## [OBJETIVO PLANTEADO]
Según el texto sobre la extinción del Pérmico, ¿qué concentración de CO2 en la atmósfera se superó a finales de ese periodo?

## [DOCUMENTO FUENTE]
━━━━━━━━━━━━━━━━━━━━━━━━━━━━━━

Fue al final del Pérmico, hace 251 millones de años. Por aquel entonces, la concentración de CO2 en la atmósfera estaba ligeramente por encima de las 200 ppm, muy parecida a la que había antes de la revolución industrial.
Pero una corriente de magma anormalmente caliente dentro del manto de la Tierra subió hasta cerca de la superficie, quemando inmensos depósitos de carbón y de esquistos bituminosos llenos de petróleo en lo que hoy es Siberia.
Al igual que está pasando hoy en día, la quema de estos combustibles fósiles liberó enormes cantidades de CO2 a la atmósfera. Y a finales del Pérmico, la concentración de CO2 en la atmósfera superó las 500 ppm.
Vida en peligro
Sus consecuencias fueron terribles: la vida estuvo a punto de desaparecer de nuestro planeta. Más del 96% de las especies que existían en aquel entonces se perdieron para siempre en la más catastrófica extinción masiva que ha existido jamás.
Por aquel entonces, en la Tierra proliferaba una extraordinaria diversidad de animales y plantas.
Pero la gran extinción del Pérmico afectó a todo tipo de especies: desde las que poblaban el océano profundo hasta las que habitaban la alta montaña; desde los más diminutos microbios hasta los mayores animales y plantas.
Pongamos un ejemplo: aparte de una pequeña serie de expertos, hoy en día nadie conoce a los dinocefalios, los gorgonópsidos, los dicinodontos, los pelicosaurios, los cinodontos… Eran animales espléndidos, que proliferaban abundantemente en aquel tiempo y que tenían una exitosa historia evolutiva de millones de años. Hoy nos resultan totalmente desconocidos porque se extinguieron para siempre.

━━━━━━━━━━━━━━━━━━━━━━━━━━━━━━

## [DATOS PROPORCIONADOS]

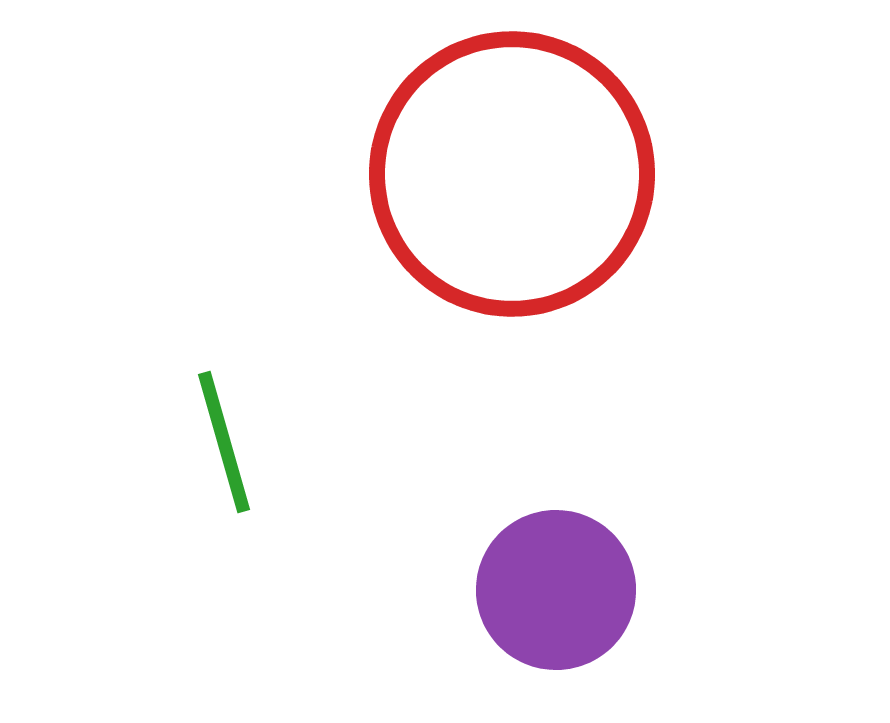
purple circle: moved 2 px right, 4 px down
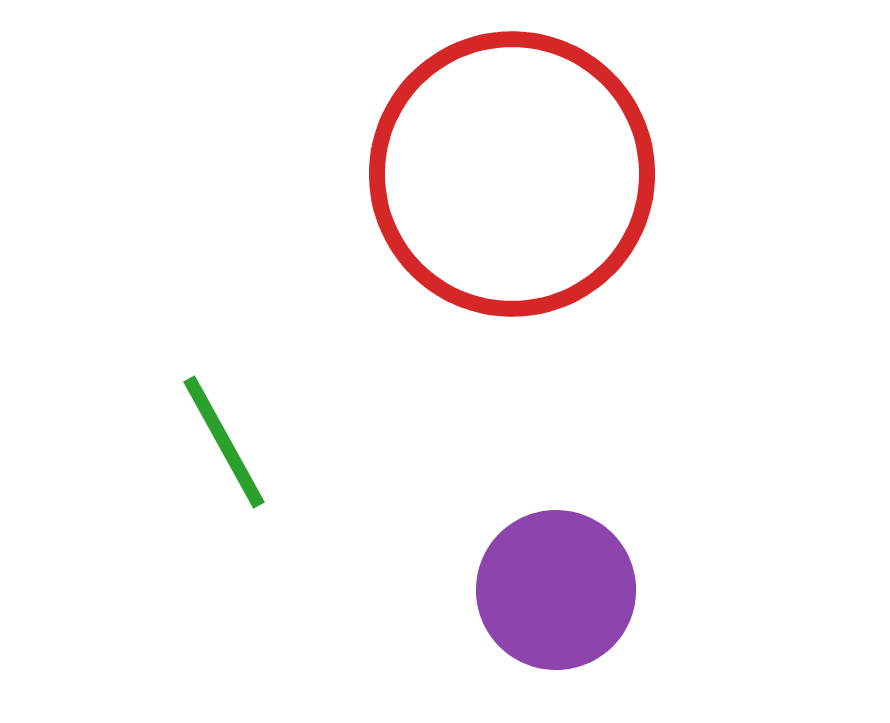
green line: rotated 13 degrees counterclockwise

━━━━━━━━━━━━━━━━━━━━━━━━━━━━━━

## [LA SOLUCIÓN]
Superó las 500 ppm.